Regarding the Good Law, the OECD argues that its provisions should be extended to more companies, which requires actions to disseminate information among eligible firms. Moreover, three major problems of this instrument would have to be solved: restrictions to companies under the real profit tax regime, which excludes micro and small businesses; the impossibility of deducting R&D expenses in subsequent years, which makes it ineffectual when companies incur losses; and the absence of financial tax credits for these exemptions.
The OECD also indentifies fiscal obstacles to innovation. According to the report, since the approval of the Spending Cap Rule (Lei do teto de gastos) in 2016, all the main federal agencies that finance ST&I in the country (CNPq, CAPES and Finep) had a budgetary reduction, impacting Brazilian research. In addition, since 2017, an increasing share of the National Fund for Scientific and Technological Development (FNDCT) has been used as a contingency reserve for the federal budget.

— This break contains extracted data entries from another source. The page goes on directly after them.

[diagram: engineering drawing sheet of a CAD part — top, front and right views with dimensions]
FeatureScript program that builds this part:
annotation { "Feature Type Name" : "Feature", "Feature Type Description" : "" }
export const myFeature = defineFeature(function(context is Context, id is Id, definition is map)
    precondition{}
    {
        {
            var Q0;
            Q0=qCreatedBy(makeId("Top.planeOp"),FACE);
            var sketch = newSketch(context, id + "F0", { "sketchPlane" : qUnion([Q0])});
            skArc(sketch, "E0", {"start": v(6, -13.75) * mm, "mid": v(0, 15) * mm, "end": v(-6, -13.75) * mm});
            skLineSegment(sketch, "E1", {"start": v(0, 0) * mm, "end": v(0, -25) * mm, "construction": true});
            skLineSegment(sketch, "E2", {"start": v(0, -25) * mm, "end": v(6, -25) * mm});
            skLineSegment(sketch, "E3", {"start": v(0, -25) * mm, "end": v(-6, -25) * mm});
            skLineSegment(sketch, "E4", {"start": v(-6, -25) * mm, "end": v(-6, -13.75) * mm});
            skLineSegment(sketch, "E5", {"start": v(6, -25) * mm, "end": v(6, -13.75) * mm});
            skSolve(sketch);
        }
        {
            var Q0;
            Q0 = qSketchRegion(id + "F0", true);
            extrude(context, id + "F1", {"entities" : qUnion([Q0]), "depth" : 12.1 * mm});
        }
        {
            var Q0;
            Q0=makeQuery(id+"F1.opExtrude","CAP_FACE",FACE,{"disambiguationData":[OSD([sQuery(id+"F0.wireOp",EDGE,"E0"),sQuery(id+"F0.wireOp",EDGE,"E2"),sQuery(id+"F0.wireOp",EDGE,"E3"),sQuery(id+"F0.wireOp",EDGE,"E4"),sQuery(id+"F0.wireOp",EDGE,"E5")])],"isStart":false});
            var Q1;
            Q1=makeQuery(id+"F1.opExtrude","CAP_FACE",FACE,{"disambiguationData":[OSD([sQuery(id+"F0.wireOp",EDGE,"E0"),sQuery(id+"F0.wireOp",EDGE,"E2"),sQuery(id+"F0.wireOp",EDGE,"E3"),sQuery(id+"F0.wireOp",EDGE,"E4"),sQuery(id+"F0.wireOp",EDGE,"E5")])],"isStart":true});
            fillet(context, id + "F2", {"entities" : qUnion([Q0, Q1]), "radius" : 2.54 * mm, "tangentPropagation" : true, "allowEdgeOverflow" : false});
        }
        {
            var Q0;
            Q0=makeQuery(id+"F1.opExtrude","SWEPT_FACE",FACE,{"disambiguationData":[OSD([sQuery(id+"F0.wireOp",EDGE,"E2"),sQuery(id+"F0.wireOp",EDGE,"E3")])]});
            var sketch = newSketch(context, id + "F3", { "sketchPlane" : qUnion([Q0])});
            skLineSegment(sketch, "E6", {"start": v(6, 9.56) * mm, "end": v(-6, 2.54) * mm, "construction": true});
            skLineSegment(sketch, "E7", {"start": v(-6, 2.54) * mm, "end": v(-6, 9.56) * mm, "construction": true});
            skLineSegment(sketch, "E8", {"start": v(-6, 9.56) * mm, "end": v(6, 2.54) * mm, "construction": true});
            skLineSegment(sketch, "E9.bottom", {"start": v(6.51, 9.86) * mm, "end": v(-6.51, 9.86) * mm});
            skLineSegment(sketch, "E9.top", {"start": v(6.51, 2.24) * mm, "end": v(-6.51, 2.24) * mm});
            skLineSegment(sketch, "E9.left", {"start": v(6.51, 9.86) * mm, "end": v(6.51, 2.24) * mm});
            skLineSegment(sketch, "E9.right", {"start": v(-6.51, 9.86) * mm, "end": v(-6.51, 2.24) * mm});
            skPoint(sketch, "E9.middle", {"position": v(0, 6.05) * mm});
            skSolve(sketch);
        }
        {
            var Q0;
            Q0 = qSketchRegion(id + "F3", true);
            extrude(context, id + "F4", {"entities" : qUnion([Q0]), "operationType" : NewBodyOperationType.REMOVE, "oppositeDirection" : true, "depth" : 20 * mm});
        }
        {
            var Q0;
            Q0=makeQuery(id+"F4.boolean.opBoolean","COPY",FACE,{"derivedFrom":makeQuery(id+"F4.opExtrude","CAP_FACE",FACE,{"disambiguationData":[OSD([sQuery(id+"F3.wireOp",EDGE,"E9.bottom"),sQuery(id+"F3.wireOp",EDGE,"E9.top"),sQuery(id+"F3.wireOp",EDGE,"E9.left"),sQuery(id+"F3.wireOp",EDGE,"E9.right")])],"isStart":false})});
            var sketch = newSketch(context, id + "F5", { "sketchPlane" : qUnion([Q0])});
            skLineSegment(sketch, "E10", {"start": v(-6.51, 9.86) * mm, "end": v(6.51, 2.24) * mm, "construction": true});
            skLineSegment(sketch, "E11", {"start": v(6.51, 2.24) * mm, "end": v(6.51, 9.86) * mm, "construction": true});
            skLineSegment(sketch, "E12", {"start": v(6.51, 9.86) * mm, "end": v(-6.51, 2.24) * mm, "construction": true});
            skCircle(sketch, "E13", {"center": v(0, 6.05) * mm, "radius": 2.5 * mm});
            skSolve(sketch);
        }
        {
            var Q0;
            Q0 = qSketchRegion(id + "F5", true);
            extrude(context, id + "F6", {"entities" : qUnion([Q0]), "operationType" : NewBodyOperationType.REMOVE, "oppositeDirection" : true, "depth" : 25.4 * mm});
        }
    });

In the OECD's assessment, all these circumstances make it extremely difficult to achieve the objective of raising R&D spending to 2% of GDP by 2022, as defined in the 2016 National Strategy for Science, Technology and Innovation (ENCTI). Even more coordination will be needed, as well as stronger and more frequent public-private partnerships and securing funding for basic research, building human capital and investing in key technologies.
Despite all these difficulties, which jeopardize Brazil's ability to leverage innovation and participate in the development of digital technologies, the study also points out that the main research agencies in the country have shown, in recent years, dynamism in supporting such technologies, in particular Advanced Manufacturing and Internet of Things (IoT) solutions.
These were the cases, for example, of CNPq's technological bonuses for the adoption of advanced manufacturing by small and medium-sized companies; the BNDES IoT Pilots, which support tests for digital solutions in real time; Finep's initiatives aimed at the development and adoption of IoT and Industry 4.0 solutions; and EMBRAPII's actions to encourage collaborative research on IoT and Advanced Manufacturing.
In addition, in 2018, the federal government launched the Brazilian Strategy for Digital Transformation (E-Digital), identifying priority areas for investment, such as security and defense, health, agribusiness and smart cities. There are also the Centelha program, to foster innovative entrepreneurship, and the accelerator programs Startup Brasil, BNDES Garagem and InovAtiva.
However, in the view of the OECD, the initiatives remain dispersed and without the provision of the necessary resources to ensure scale and greater impact. The coordination of instruments and across institutions must be improved to articulate the innovation ecosystem and increase the linkages among projects and teams.
Finally, the study provides the following policy recommendations to enhance digital innovation in Brazil:
• Strengthen the role of innovation in the country's economic and social agenda;
• Reinforce the human resource base for digital innovation;
• Reform the Computer Law to boost its support for innovation;
• Strengthen tools for the diffusion of digital innovation;
• Adapt instruments and legal provisions to increase the participation of startups in innovative activities.